Memo to future comedy movie writers/directors: Setting a movie in medieval times but having the humor be modern is not funny. It didn’t work in “Year One” and it doesn’t work in David Gordon Green’s new film “Your Highness.”
I’m not sure why, it seems like it would work but for some reason stoner jokes coming out the mouth of a glorious knight in shining armor isn’t funny. It’s corny. Case in point, James Franco (who showed promise in Green’s earlier film “Pineapple Express”) as the honorable knight Fabious. It was agonizing listening to the Oscar nominee spout cheesy, heroic dialogue mixed in with sex jokes, gay jokes, and weed jokes.
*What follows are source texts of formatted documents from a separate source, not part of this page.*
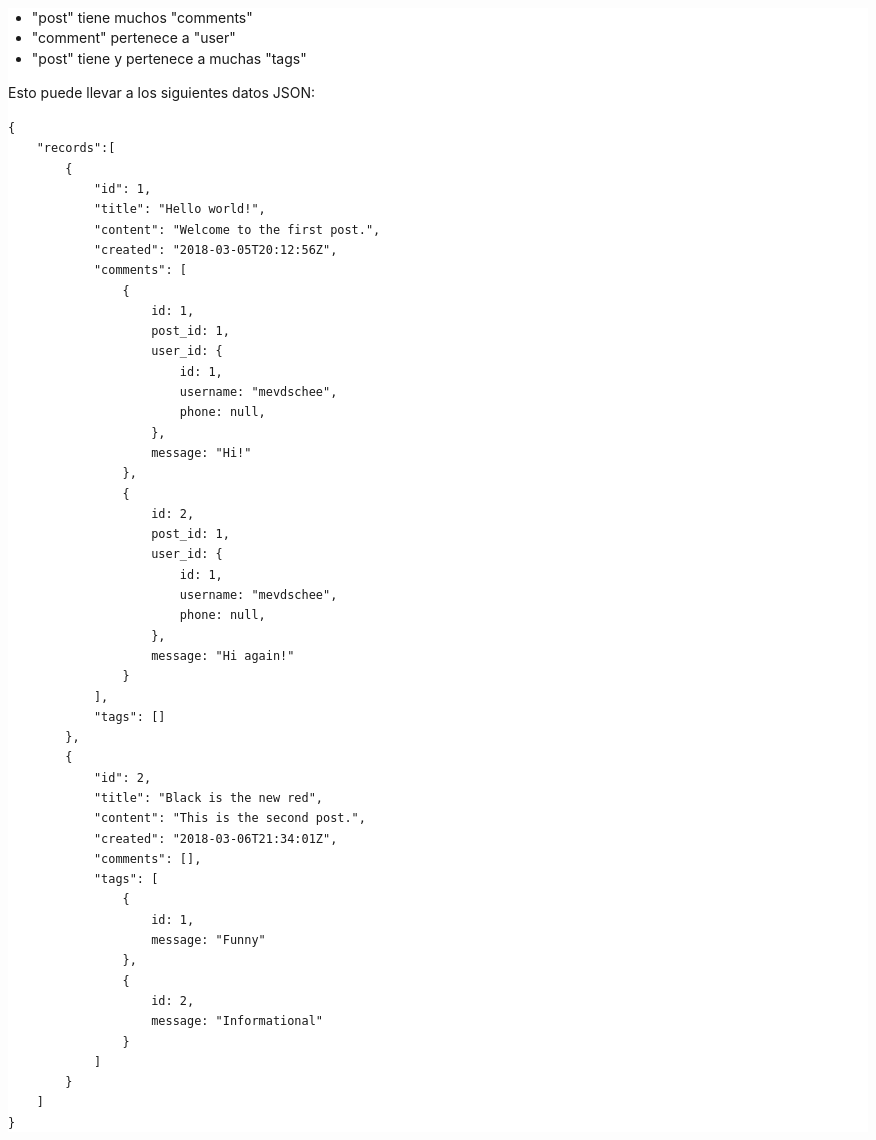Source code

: - "post" tiene muchos "comments"
- "comment" pertenece a "user"
- "post" tiene y pertenece a muchas "tags"

Esto puede llevar a los siguientes datos JSON:

    {
        "records":[
            {
                "id": 1,
                "title": "Hello world!",
                "content": "Welcome to the first post.",
                "created": "2018-03-05T20:12:56Z",
                "comments": [
                    {
                        id: 1,
                        post_id: 1,
                        user_id: {
                            id: 1,
                            username: "mevdschee",
                            phone: null,
                        },
                        message: "Hi!"
                    },
                    {
                        id: 2,
                        post_id: 1,
                        user_id: {
                            id: 1,
                            username: "mevdschee",
                            phone: null,
                        },
                        message: "Hi again!"
                    }
                ],
                "tags": []
            },
            {
                "id": 2,
                "title": "Black is the new red",
                "content": "This is the second post.",
                "created": "2018-03-06T21:34:01Z",
                "comments": [],
                "tags": [
                    {
                        id: 1,
                        message: "Funny"
                    },
                    {
                        id: 2,
                        message: "Informational"
                    }
                ]
            }
        ]
    }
Not to mention his co-star, Oscar winner Natalie Portman as Isobel, a fierce warrior woman on a quest for revenge, who does pretty much the exact same thing.
The central character of the film is Thadeous (Danny McBride), Fabious’s younger, stupider brother. He’s lazy, a weed smoker (surprise!) and always gets into trouble. McBride (who was also in “Pineapple Express” as a wacky side character) just seems to play a wacky side character again in this movie, except with a British accent. Even though the movie was about him and his attempt to be heroic, he seemed to be there only as comic relief. Sure he was funny once or twice, but after about the fifth or sixth stoner joke or sexual joke, his act got old and eventually it felt like he was trying too hard.
After an evil wizard kidnaps his bride-to-be, Fabious, Thadeous and his girly assistant Courtney (Rasmus Hardiker) embark on a dangerous quest to go save her. Along the way they run into Isobel, who joins them.
But McBride’s lame performance is outdone by the unfunny and utterly predictable script written by McBride and Ben Best. Apparently they think that putting the f-word before every other word will somehow make it funny. And in addition to the stoner and sex jokes there were also some awkward ones thrown in, such as when a Minotaur tries to have sex with Courtney, thinking he’s a female. Or when Thadeous and Fabious go to a wise wizard, who turns out to be a pedophile. At times the film felt like a sketch comedy bit that goes on too long.
When the film is not trying to be funny, we are left with a boring quest movie, filled with dragon fights, wizard duels, and sword fights. In other words, one unbearable action scene after another and endless shots of the group walking across mountaintops while the camera zooms in overhead. The movie was only 102 minutes but man! it went by slow.
So if you want to make a comedy film, then fine but set it in modern times, and if you want to make a medieval movie, and maybe slide a few witty remarks in here or there, that’s fine too but don’t mix the two. The only medieval comedy to ever be funny was “Monty Python and the Holy Grail” and that’s because its humor was fresh and unexpected at that time. Whereas you can see the stale humor in “Your Highness” coming from a mile away.